Pemerintah Provinsi Sumatera Selatan sejak tahun 2022 menargetkan rasio elektrifikasi mencapai 100 persen atau tidak ada lagi desa yang tak teraliri listrik.
Gubernur Sumsel Herman Deru pada saat itu mengatakan terdapat 33 desa yang belum dialiri listrik sehingga pihaknya meminta PLN untuk mengupayakannya.
Desa yang belum terjangkau pelayanan listrik dari perusahaan listrik negara (PT PLN) umumnya berada di kawasan hutan.
Sumsel, lumbung energi yang menyuplai listrik ke provinsi lain berharap semua pihak ikut serta merealisasikan rasio elektrifikasi 100 persen.
Keandalan listrik Sumsel sudah terbilang mumpuni dengan rasio elektrifikasi pada 2021 sebesar 99,37 persen dengan produksi energi listrik mencapai 8.005.119,68 MW.
Sedangkan kebutuhan dan konsumsi listrik Sumsel hanya setengah dari kapasitas pembangkit.
Kehadiran listrik di desa yang belum terjangkau PLN sangat dibutuhkan demi peningkatan taraf hidup masyarakat.
Oleh karena itu, Perusahaan Listrik Negara (PT PLN Persero) Unit Induk Distribusi Sumatera Selatan, Jambi, dan Bengkulu (UID S2JB) mulai 2024 ini melakukan berbagai percepatan untuk mewujudkan rasio desa berlistrik 100 persen di wilayah Sumatera Selatan.
General Manager PLN UID S2JB Adhi Herlambang mengatakan rasio desa berlistrik di Sumsel sudah mencapai 99,01 persen, dan melalui berbagai upaya percepatan pengembangan pelayanan listrik desa, diharapkan dalam satu atau dua tahun ke depan bisa dicapai 100 persen.
Pengembangan jaringan listrik ke desa-desa selama ini dihadapkan berbagai masalah seperti melintasi kawasan hutan suaka margasatwa sehingga tidak dapat dilaksanakan sesuai rencana.
Kerja sama BKSDA
Guna mengatasi masalah itu, pihaknya menjalin kerja sama dengan Balai Konservasi Sumberdaya Alam (BKSDA) Sumsel agar PLN bisa menggunakan lahan untuk membangun sistem kelistrikan bagi masyarakat desa yang ada di sekitar kawasan hutan suaka margasatwa.

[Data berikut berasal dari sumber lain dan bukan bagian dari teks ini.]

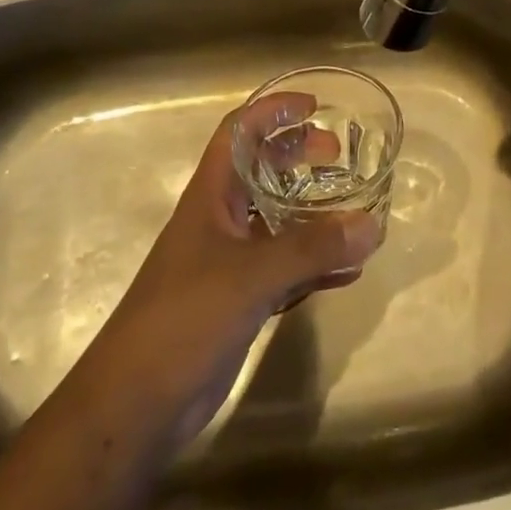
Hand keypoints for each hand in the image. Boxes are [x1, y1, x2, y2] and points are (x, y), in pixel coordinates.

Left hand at [95, 95, 383, 446]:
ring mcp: (229, 262)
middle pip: (261, 172)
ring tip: (354, 209)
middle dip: (298, 156)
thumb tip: (372, 224)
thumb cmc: (185, 318)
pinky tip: (349, 271)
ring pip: (277, 222)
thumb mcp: (250, 276)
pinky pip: (286, 269)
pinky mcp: (240, 301)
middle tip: (339, 156)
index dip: (271, 111)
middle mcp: (220, 221)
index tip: (313, 107)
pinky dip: (316, 265)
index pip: (238, 133)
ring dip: (313, 213)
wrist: (138, 402)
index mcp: (210, 196)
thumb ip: (311, 249)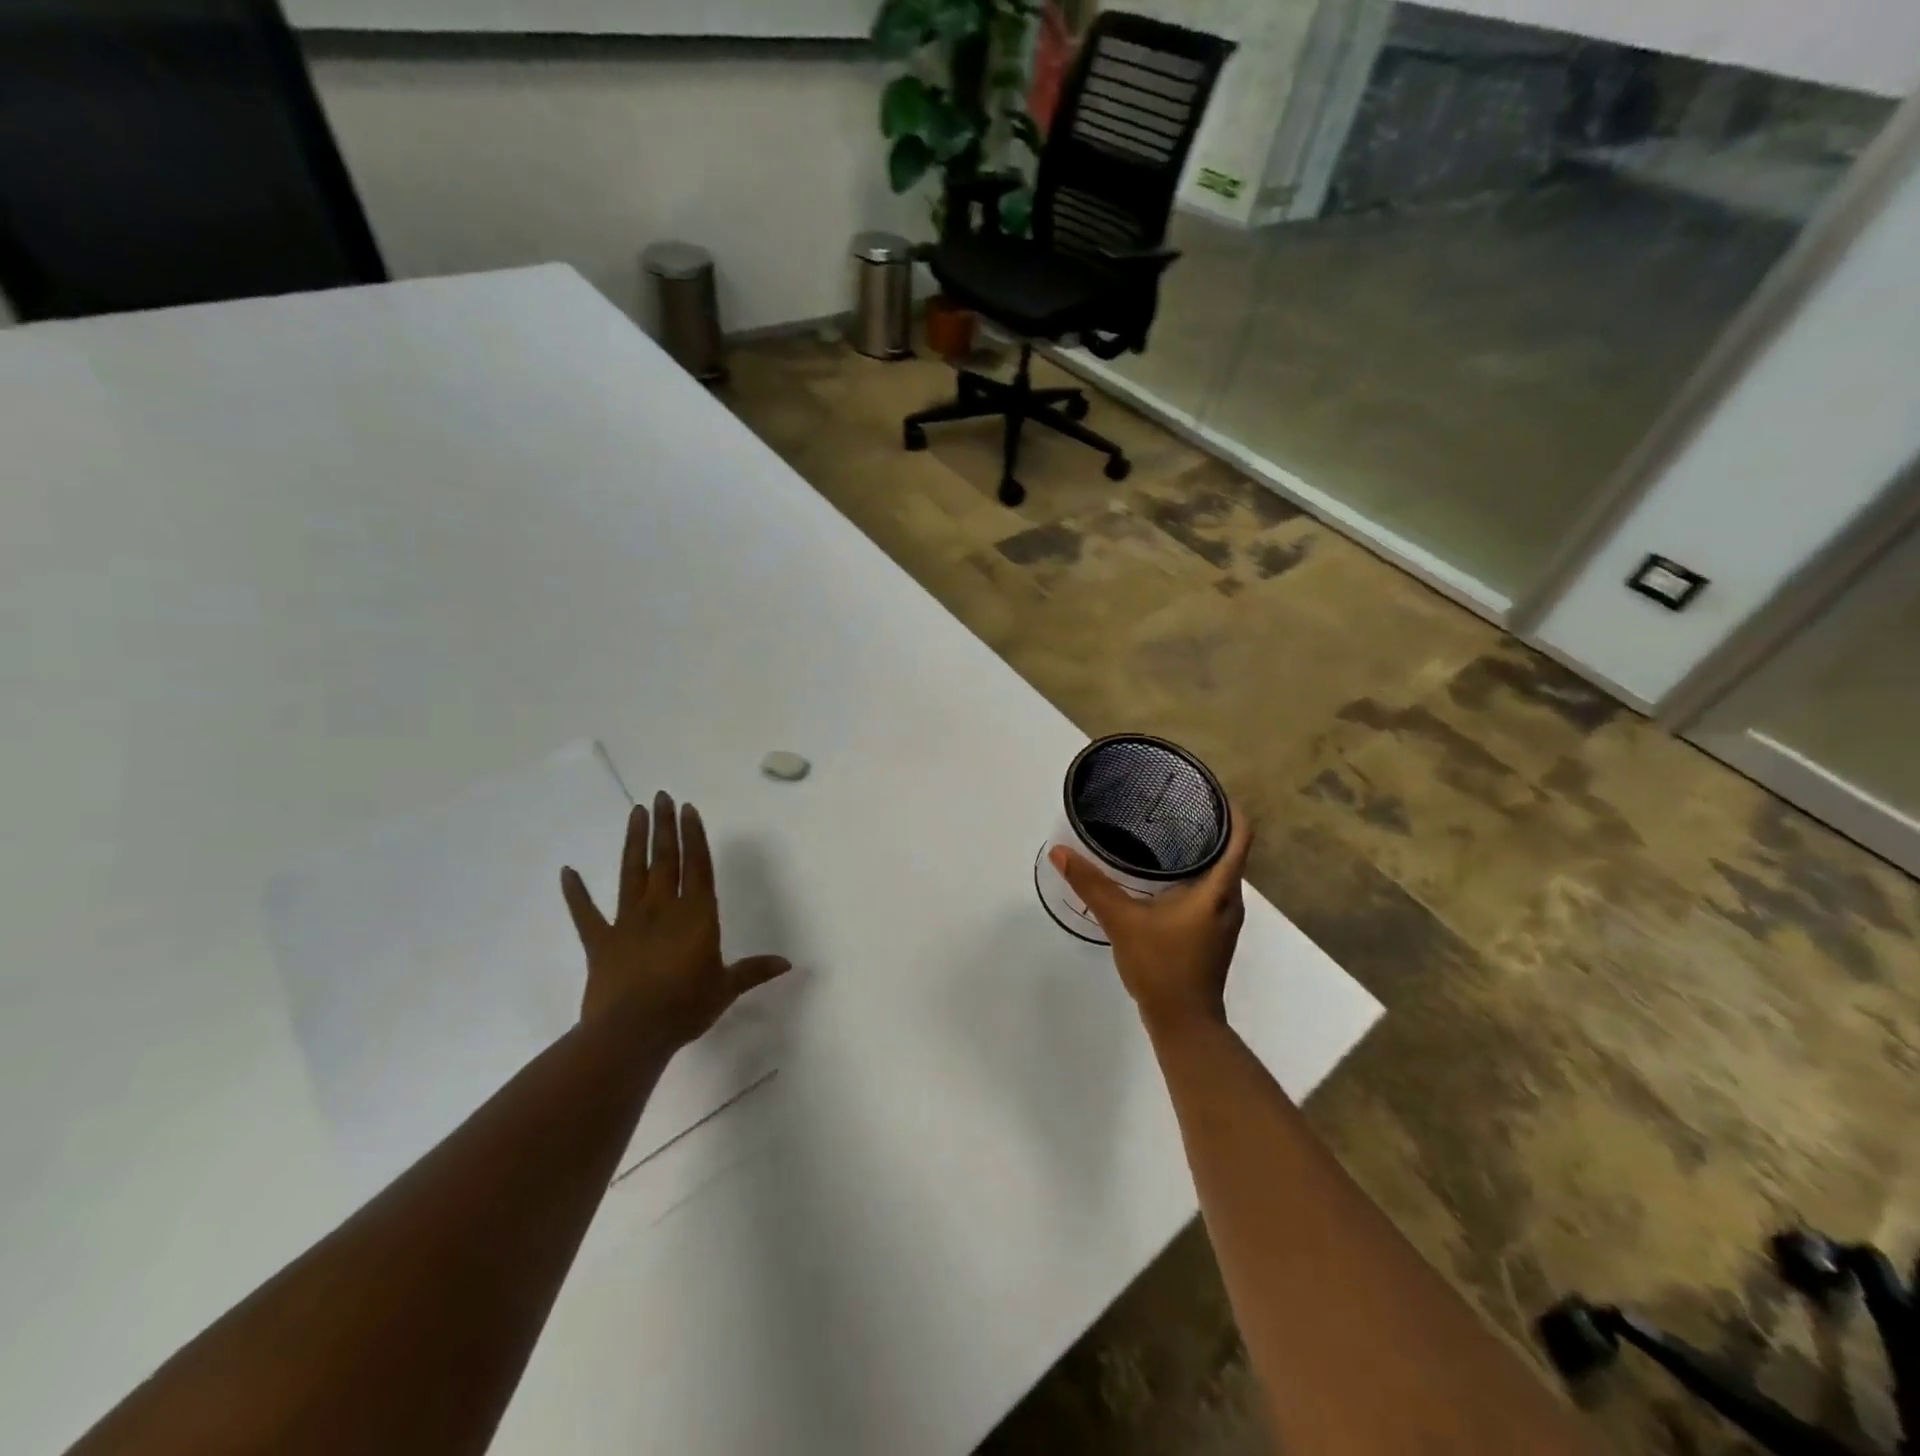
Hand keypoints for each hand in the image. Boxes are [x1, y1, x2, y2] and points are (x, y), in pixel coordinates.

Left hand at [560, 791, 790, 1048]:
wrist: (632, 1032)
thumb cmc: (686, 1006)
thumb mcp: (726, 988)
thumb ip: (753, 971)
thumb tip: (788, 964)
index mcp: (697, 915)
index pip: (698, 866)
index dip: (695, 836)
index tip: (689, 809)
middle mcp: (663, 908)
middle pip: (665, 859)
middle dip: (665, 826)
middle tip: (661, 796)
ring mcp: (628, 922)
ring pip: (632, 873)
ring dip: (634, 842)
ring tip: (635, 812)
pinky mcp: (600, 942)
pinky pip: (585, 913)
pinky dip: (575, 892)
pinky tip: (567, 871)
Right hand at [1049, 804, 1251, 1034]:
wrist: (1184, 1023)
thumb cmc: (1162, 966)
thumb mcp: (1122, 921)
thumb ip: (1091, 884)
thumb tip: (1060, 852)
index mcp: (1219, 889)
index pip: (1240, 835)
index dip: (1230, 807)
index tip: (1206, 786)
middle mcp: (1230, 900)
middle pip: (1230, 850)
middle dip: (1208, 823)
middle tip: (1173, 803)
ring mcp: (1224, 919)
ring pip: (1220, 871)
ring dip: (1200, 850)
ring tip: (1165, 831)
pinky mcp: (1213, 933)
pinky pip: (1210, 889)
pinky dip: (1193, 874)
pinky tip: (1162, 875)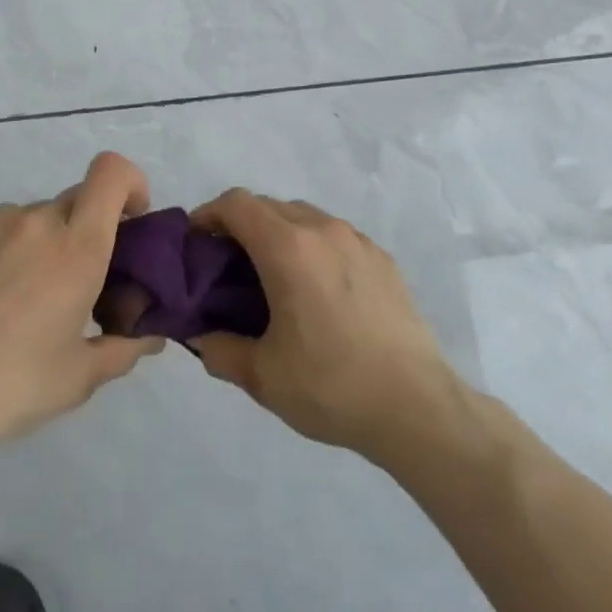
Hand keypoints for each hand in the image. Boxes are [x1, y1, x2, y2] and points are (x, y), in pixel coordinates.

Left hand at [0, 152, 165, 457]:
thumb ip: (123, 349)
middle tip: (87, 279)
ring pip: (40, 215)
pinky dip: (16, 249)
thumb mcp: (80, 376)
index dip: (131, 185)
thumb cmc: (13, 384)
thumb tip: (149, 338)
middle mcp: (37, 222)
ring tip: (35, 296)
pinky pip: (5, 229)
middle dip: (94, 227)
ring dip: (52, 240)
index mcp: (77, 247)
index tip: (131, 224)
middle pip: (81, 198)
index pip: (112, 173)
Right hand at [189, 190, 454, 454]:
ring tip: (270, 277)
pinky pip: (334, 236)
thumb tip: (200, 336)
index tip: (195, 245)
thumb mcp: (261, 376)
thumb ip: (218, 349)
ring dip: (277, 234)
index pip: (236, 204)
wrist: (416, 407)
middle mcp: (323, 230)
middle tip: (225, 267)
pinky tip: (315, 290)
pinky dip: (311, 247)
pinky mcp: (382, 259)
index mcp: (288, 248)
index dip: (208, 216)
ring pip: (303, 217)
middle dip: (239, 226)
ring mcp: (358, 241)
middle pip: (268, 206)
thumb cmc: (331, 386)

Jaringan listrik mau tidak mau harus melintasi kawasan hutan suaka margasatwa untuk menjangkau desa yang terpencil.
Kerja sama dengan BKSDA Sumsel merupakan komitmen bersama dalam menyediakan layanan listrik yang berkualitas dan terjangkau bagi seluruh masyarakat di provinsi dengan 17 kabupaten dan kota itu.
Sementara Kasubdit Direktorat Perencanaan BKSDA Sumsel Toni Anwar menjelaskan bahwa kerja sama dengan PT PLN itu sebagai upaya pihaknya mendukung kepentingan masyarakat.
Namun, dalam pelaksanaannya BKSDA mewanti-wanti agar PLN dapat tetap menjaga kelestarian alam di sekitar jaringan listrik yang dibangun.
Sambil menunggu proses pengembangan jaringan listrik ke desa yang belum terjangkau PT PLN, Pemprov Sumsel dan pihak terkait lainnya mengupayakan menyediakan energi listrik bagi seluruh masyarakat hingga kawasan pelosok dengan memanfaatkan potensi alam seperti air dan sinar matahari.
3
Pemanfaatan potensi alam sebagai upaya menyediakan energi listrik bagi masyarakat desa dengan memanfaatkan energi baru terbarukan (EBT) seperti mengembangkan pembangkit listrik tenaga air (PLTA), tenaga mikro hidro (PLTMH), dan pembangkit listrik tenaga surya (PLTS).
Pembangkit listrik EBT atau sumber energi berasal dari alam yang dapat diperbarui secara alami tanpa batas, berpotensi dikembangkan di desa-desa yang belum terdapat jaringan listrik PLN.
Energi baru terbarukan yang juga dikenal sebagai energi hijau memiliki beberapa ciri di antaranya berasal dari sumber daya alam yang melimpah, seperti matahari, angin, air, biomassa, ramah lingkungan, tidak menghasilkan emisi karbon atau polusi lainnya.
Menghasilkan emisi gas rumah kaca (GRK) yang lebih rendah dibandingkan sumber energi fosil yang kini masih banyak digunakan pembangkit listrik di Tanah Air.
Indonesia khususnya Sumsel memiliki potensi yang besar untuk memanfaatkan EBT, namun, pemanfaatannya belum optimal karena biaya instalasi juga cukup besar.